I think John has a point. ESO instruments were capable of producing higher data rates than could be stored or processed, especially for infrared instruments. For instance, burst mode in the mid-infrared was limited to very short sequences. Either you process data on the fly and forget about saving the raw data, or you limit the data rate to values the network can cope with. Radio astronomy is a case in point, where the wide bandwidths and aperture arrays are pushing the data envelopes. Data storage and data processing are not the same thing, but the combination has been a major constraining factor for quite some time and I expect, will continue to do so.
This provides some interesting numbers. Note that a) this is just 1 per cent of SKA and b) in the first 6 hours it will have more data than all previous radio astronomy combined. (I am reminded of reading somewhere that all radiation ever collected and used for radio astronomy has less energy than a single snowflake; that might have to be revised in the future.)
I think there’s another feedback loop in operation that helps lead to this – that the observatory / data center can decide what to archive or not.

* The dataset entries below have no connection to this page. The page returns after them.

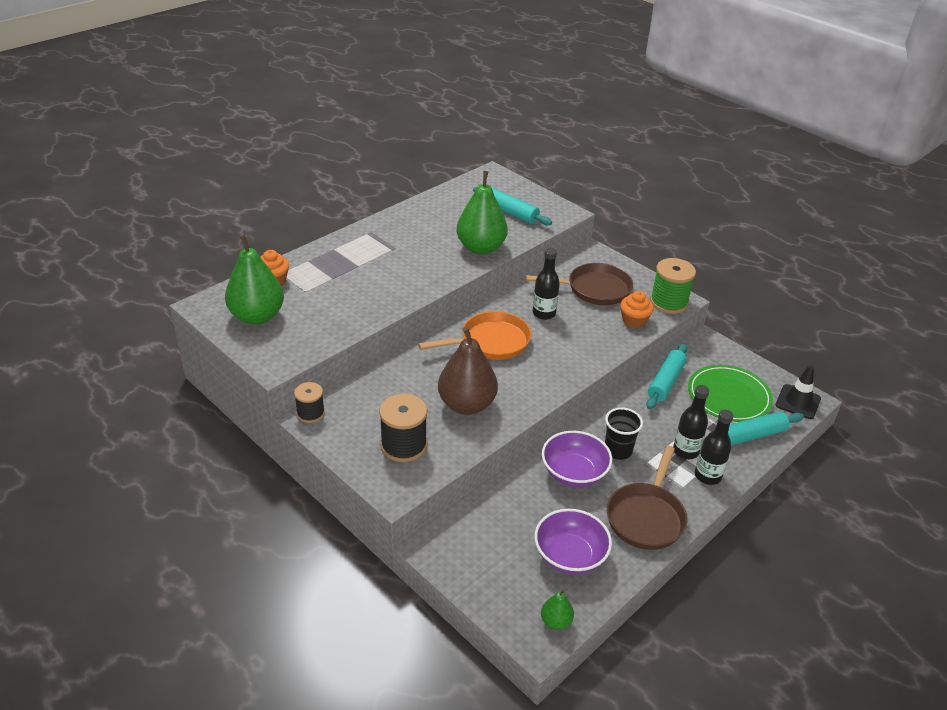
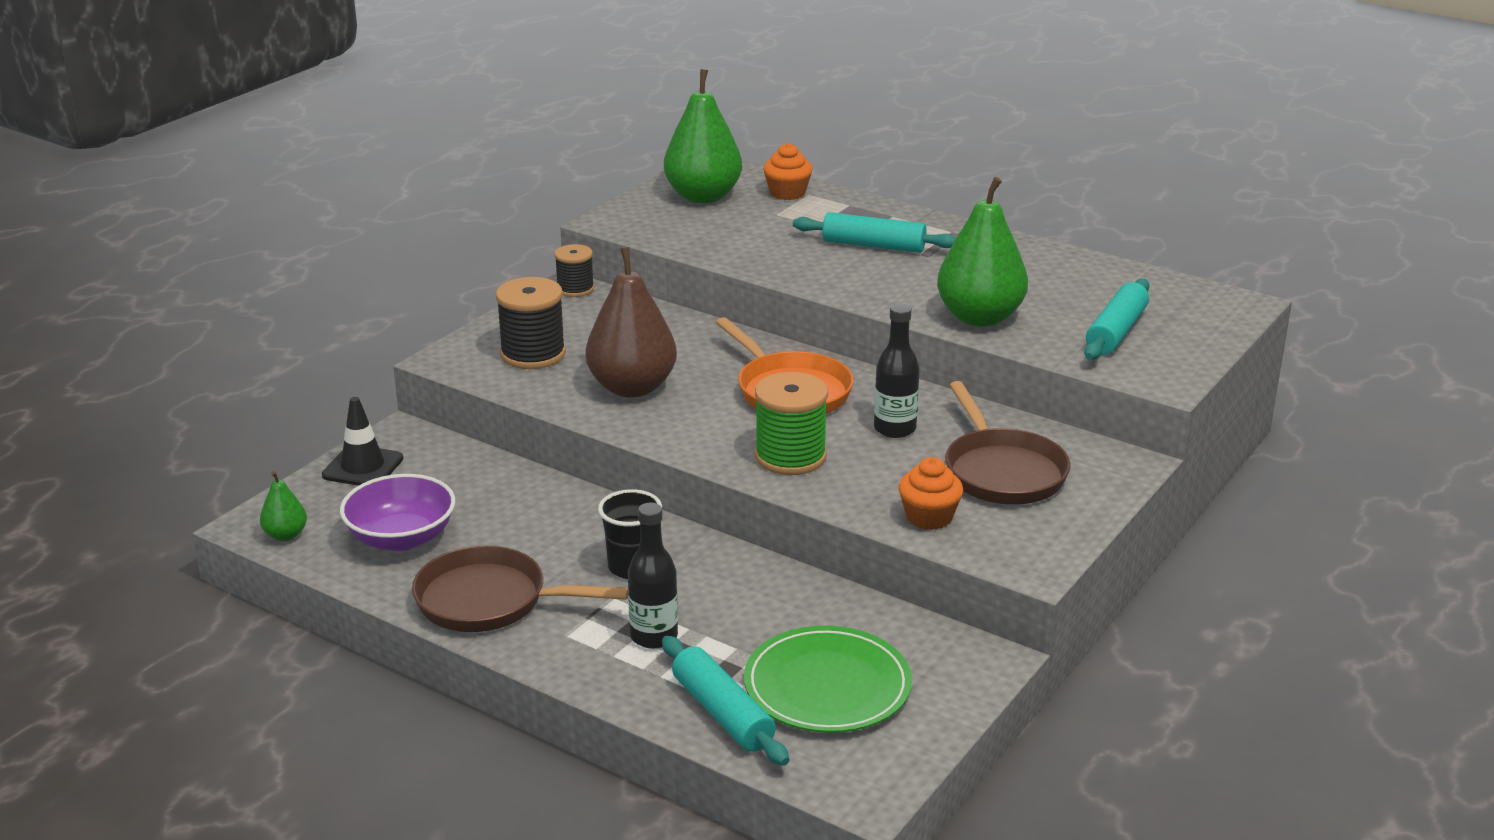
camera: 80 degrees right, 10 degrees down
purple bowl [542,431,612,487] -> none
turquoise rolling pin [646,343,687,409] -> turquoise rolling pin moved to [793,212,956,253]
green spool [650,258,696,314] -> green spool moved to [755,372,828,475]
black bottle [695,409,733,485] -> none
black traffic cone [776,365,821,419] -> black traffic cone moved to [322,397,403,486]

Should we archive engineering data, or just science data? Should we store pipeline reduced data products in the archive, or just raw data? What about for “master calibration” type data? What about intermediate processing products? What about ancillary data such as weather and site monitoring data, or instrument / telescope telemetry, etc etc…
My point being that some of these decisions will be influenced by the cost and availability of the storage space. If disks are cheap and not full, then people will find stuff to put on them. If the disks are full and expensive, people will decide what’s really important to keep..